## EXERCISE BRIEF
Tally how many lines in the rows below contain the string "chart", and reply with the number alone.

## SOURCE RECORDS

● ● ● ● ●

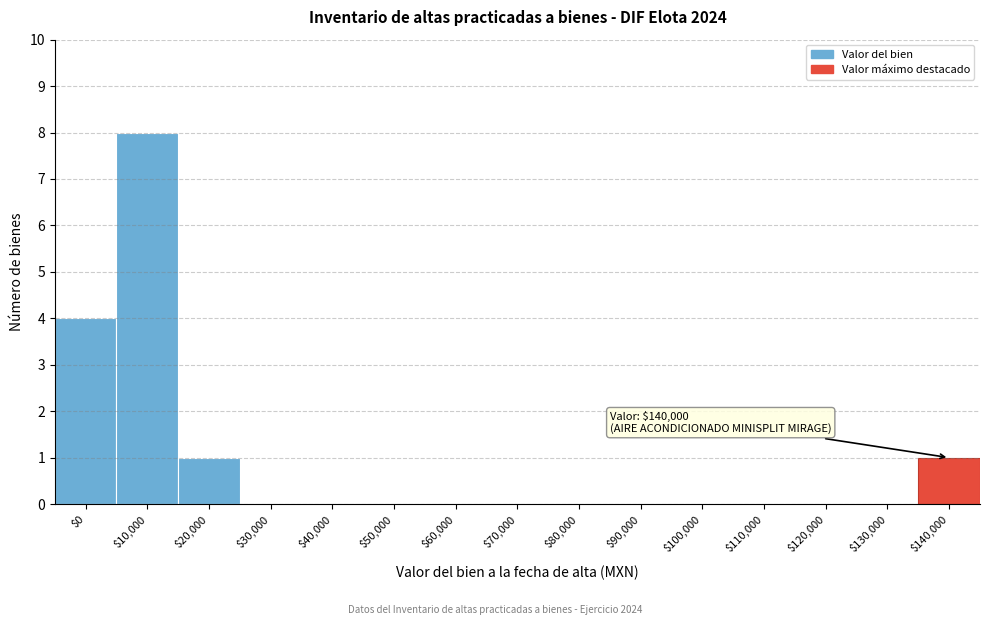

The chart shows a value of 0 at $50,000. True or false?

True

● ● ● ● ●

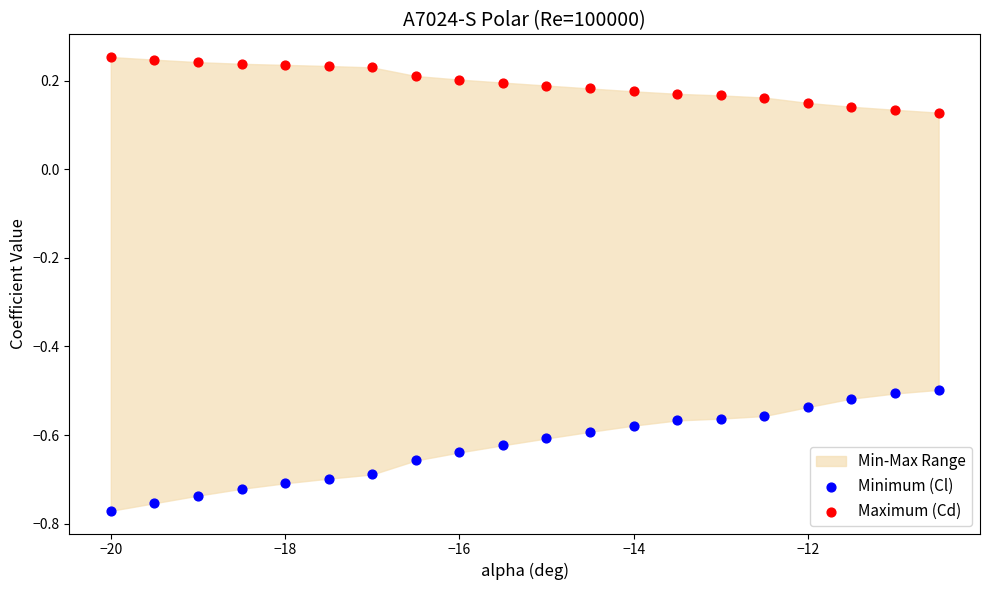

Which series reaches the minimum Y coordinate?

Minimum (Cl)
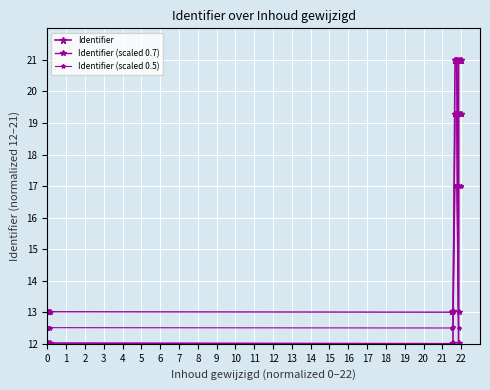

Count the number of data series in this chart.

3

● ● ● ● ●

## THE COMPLETED TASK
2